Whoops, there goes his chances of winning.




Karyl Sheeden (ToD) Karyl Sheeden vs Opera Vectra Opera Vectra (SO2)

SageAcrin
A match of guns against harps?

Clearly, this is no ordinary matchup of RPG cliches. No mere simple set of concepts can convey this, unlike such other epic clashes as Swords vs Guns, Technology vs Magic, and Jogurt vs Shiho.

This is a truly epic clash of cliches.

There is only one way to truly describe this, in fact. Since all conventional symbols fail, we must resort to Lexis Shaia's Symbotics, a form of language/mathmatical symbology that, up until now, was not in workable form. However, we have fed him enough sugar to get him to complete it. And so...

Orange+Bannana+[Nectarine-Ping-Pong]/Lanolin Monkey Encased In Jello.

Kumquat OH MY GOD THE APES ARE EATING MY EYES Zidane Sten Piano KAAAAAAAAAHHHHHHN^2?

Serendipitous swallows sear shriekingly southward shores! Seized sourgum shatters seconds!

AAAAAALLLLLALLLLLLAYODOALLLLAAAAAA.

As it turns out, Lexis' rough approximate translation of these events did occur, as somehow Opera ended up pledging her love to Karyl, ripping off his pants, and making out with him in full view of hundreds of people, stopping only long enough to make out with Claude, Ernest, and Bowman out of the crowd for a while.

Then the pudding rained from the skies.

There is no way to explain any of this, it made no sense at all to anyone.

Therefore the proper assumption is that, in fact, Lexis' language is a link to the darkest of evils, an arcane language capable of the most horrific evils ever.
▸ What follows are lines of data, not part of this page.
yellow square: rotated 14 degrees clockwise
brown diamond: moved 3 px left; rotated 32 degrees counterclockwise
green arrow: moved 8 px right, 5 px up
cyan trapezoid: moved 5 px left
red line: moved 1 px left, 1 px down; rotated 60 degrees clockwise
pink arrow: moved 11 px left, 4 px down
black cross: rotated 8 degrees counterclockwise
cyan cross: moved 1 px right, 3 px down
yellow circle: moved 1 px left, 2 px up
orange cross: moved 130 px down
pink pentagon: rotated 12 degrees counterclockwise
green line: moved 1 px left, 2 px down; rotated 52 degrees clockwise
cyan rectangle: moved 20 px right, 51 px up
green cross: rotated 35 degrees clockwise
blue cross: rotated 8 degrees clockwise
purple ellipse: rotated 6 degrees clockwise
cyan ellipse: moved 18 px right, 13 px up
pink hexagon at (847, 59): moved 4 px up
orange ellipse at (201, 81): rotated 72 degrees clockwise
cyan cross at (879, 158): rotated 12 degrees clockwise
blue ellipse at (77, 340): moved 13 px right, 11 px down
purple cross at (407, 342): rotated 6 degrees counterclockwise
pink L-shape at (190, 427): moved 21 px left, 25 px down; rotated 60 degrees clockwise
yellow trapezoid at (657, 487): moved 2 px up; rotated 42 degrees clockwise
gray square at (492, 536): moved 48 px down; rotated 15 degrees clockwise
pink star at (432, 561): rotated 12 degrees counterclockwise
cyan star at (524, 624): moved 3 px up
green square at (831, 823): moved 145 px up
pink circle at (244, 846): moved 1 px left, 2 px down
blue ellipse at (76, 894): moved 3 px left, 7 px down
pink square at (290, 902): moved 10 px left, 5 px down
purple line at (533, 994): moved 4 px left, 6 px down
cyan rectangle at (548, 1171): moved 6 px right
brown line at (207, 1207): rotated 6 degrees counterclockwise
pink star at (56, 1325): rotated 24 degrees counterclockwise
Sten and Edge have both attempted to abuse this by feeding Lexis large amounts of sugar. Results were mixed; Sten somehow found himself in Charmles' clothes(With Charmles.), while Edge, in his own words to Yuri, "ended up the hottest lesbian ever. For an hour. Now let's never speak of it again.".

Karyl Sheeden: 43
Opera Vectra: 39

Dark Lord Magus
And that, kiddies, is why you never bring a freakin -guitar- to a gun fight. I sure hope the tiny Karyl pieces didn't mess up Opera's lovely evening gown. That would be just -dreadful-. Hey, if nothing else, she could try to spare the hat. Nothing like a good old-fashioned pimp hat to brighten your whip-wielding boyfriend's day.


Panopticon Album

~Grefter


Otter
White always mates.

Every Breath You Take: 12
Superman Theme: 4
1010011010: 17
Karma Police: 5
Policia: 1
Secruitron: 3
Eye in the Sky: 14
Smart Patrol: 7
Jesus Built My Hotrod: 7

El Cideon
Alan Parsons owns your soul.

STING!
It's the Police, and Sting. That's like Chuck Norris and Jean Claude Van Damme teaming up, but musically!

Octillus
I had a gut feeling that Devo would pop around some point.

khaki_knight
And BITGOYSWB goes political with their latest album, and the fans love it!

...they're all later arrested by the One World Government for 'thoughtcrimes', but still, man, do they love that album!